[Stored records]
<<<<

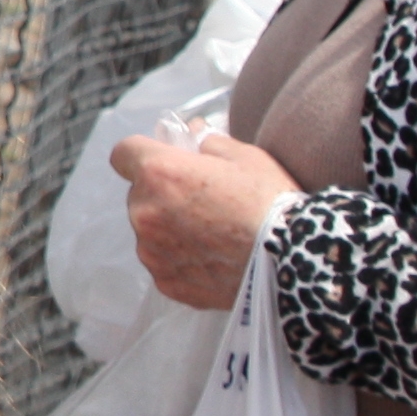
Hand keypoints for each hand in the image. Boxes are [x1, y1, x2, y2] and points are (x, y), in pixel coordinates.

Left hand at [111, 126, 301, 310]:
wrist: (291, 262)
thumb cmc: (269, 202)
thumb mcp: (244, 156)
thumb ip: (207, 142)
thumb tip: (192, 134)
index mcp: (158, 173)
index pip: (124, 153)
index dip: (144, 154)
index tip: (165, 160)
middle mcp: (144, 212)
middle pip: (140, 194)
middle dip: (163, 193)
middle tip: (202, 200)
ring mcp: (151, 251)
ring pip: (150, 230)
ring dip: (169, 227)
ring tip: (212, 233)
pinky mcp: (165, 281)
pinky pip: (164, 261)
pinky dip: (180, 257)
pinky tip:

>>>>

● **TASK TO CARRY OUT**: Print the data above exactly, from its first line to the line bearing "index pip: (124, 153)" inclusive, and keep pictures out of the result.

● **PROBLEM SOLUTION**:
Hand keypoints for each hand in the image. Boxes are [x1, y1, x2, y2] and points are (x, y), in pixel coordinates.

Left hand at [111, 126, 301, 310]:
wrist: (291, 262)
thumb cmc: (269, 202)
thumb mcp: (244, 156)
thumb ip: (207, 142)
thumb tip: (192, 134)
index mcp: (158, 173)
index pip: (124, 153)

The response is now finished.